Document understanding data
──────

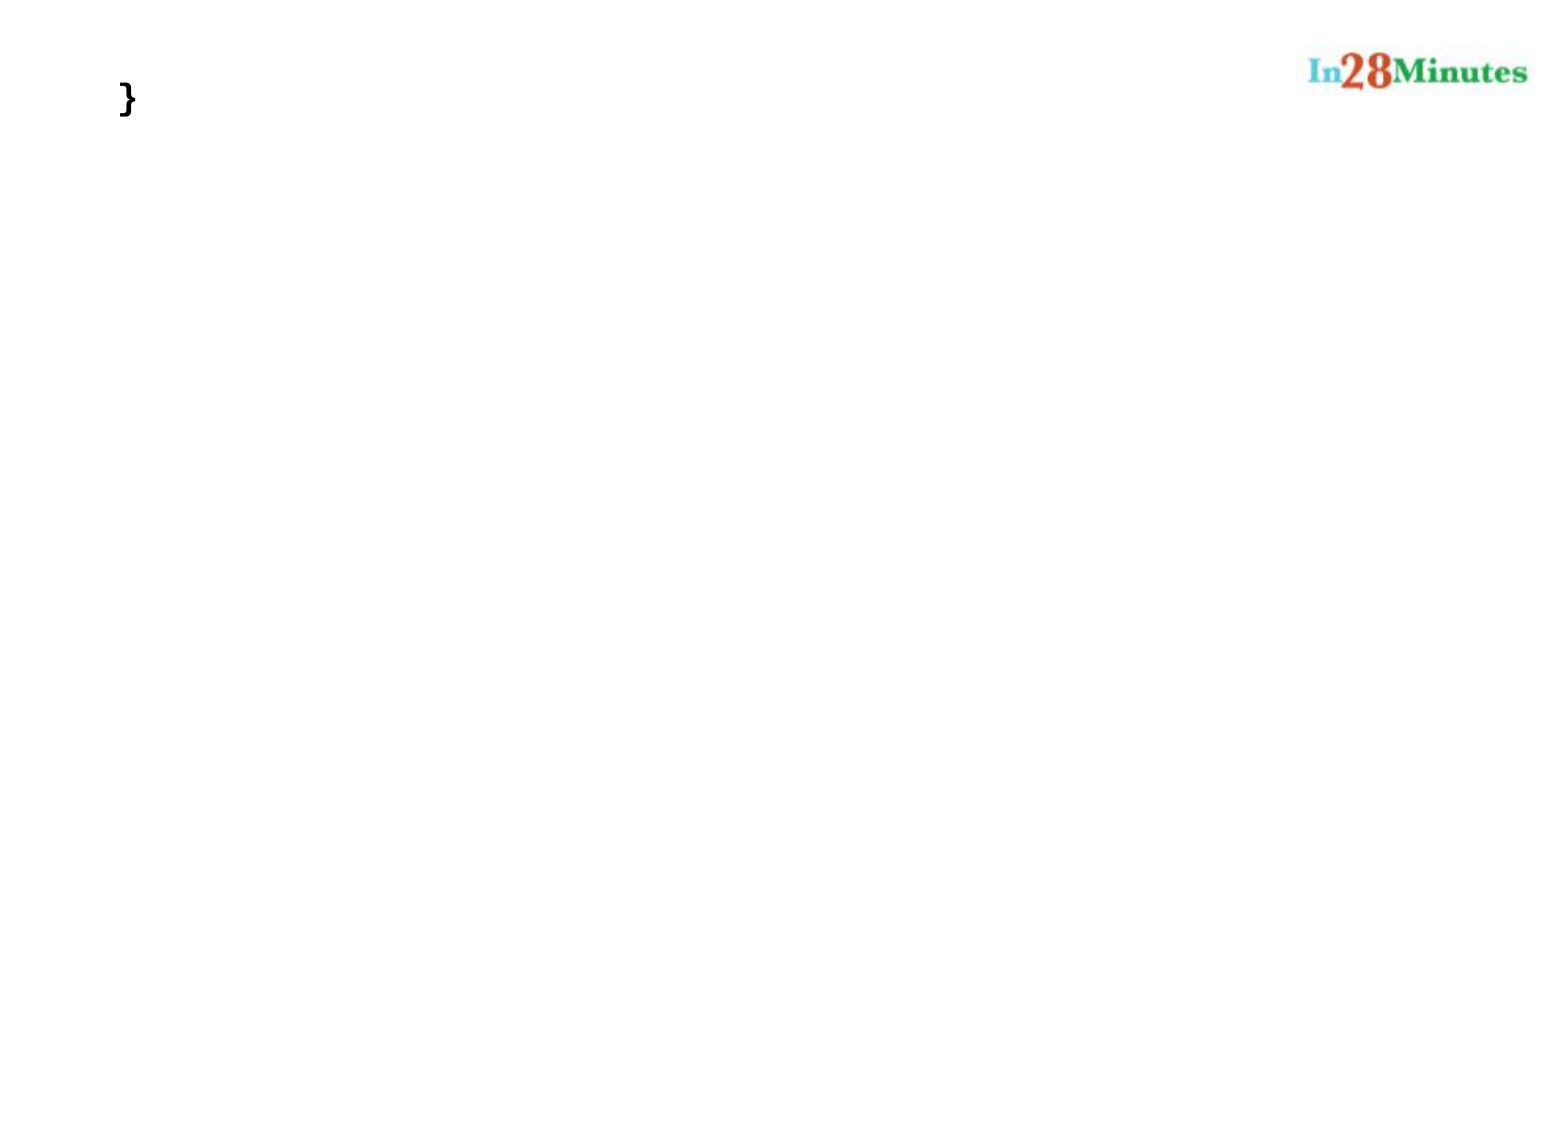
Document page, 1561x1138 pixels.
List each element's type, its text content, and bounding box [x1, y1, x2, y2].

picture [1272, 45, 1536, 178]
text } [117, 79, 1489, 120]
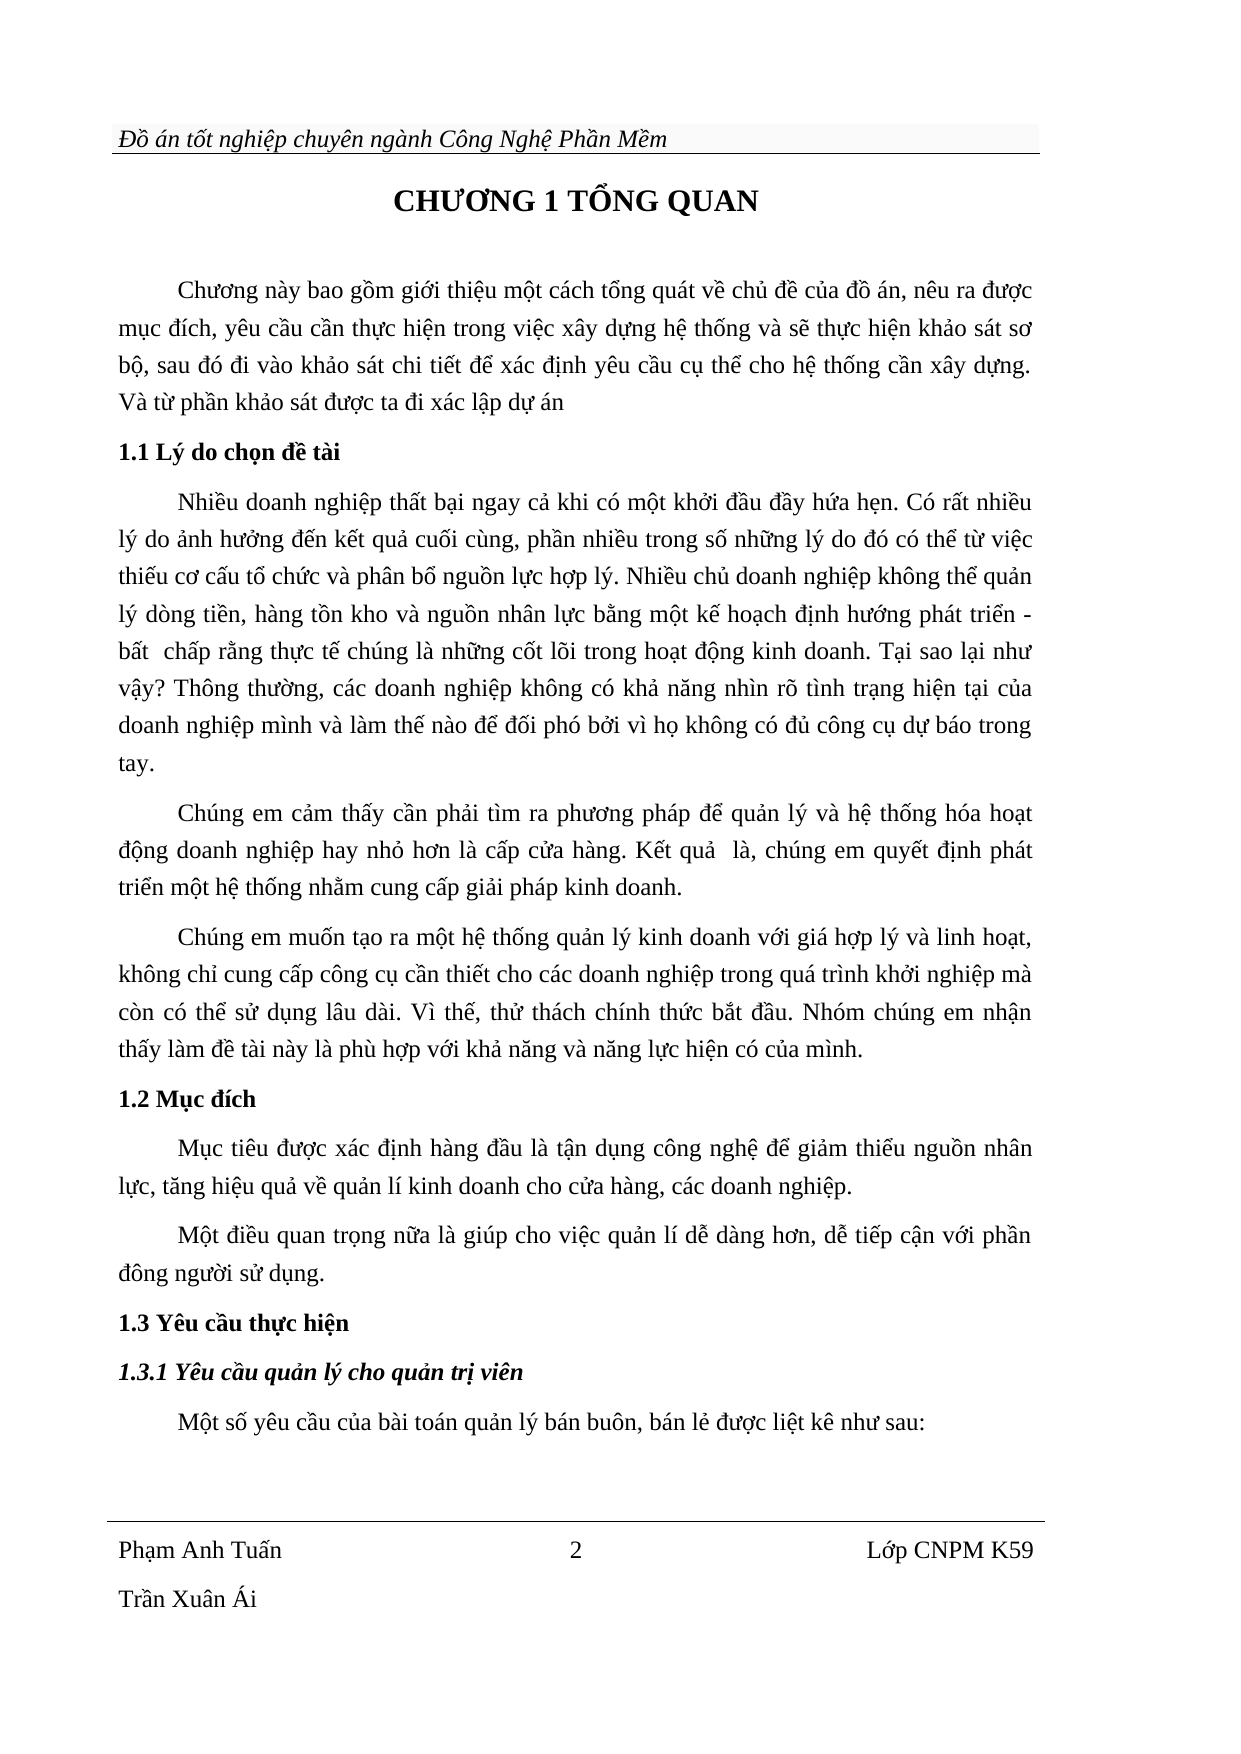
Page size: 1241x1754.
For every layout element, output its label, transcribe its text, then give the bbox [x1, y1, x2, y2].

──────

Each record should be written out exactly, and each image should be omitted.

Document page, 1561x1138 pixels.
List each element's type, its text content, and bounding box [x1, y1, x2, y2].

picture [1272, 45, 1536, 178]
text } [117, 79, 1489, 120]
Page size: 1241x1754.
For every layout element, output its label, transcribe its text, then give the bbox [x1, y1, x2, y2].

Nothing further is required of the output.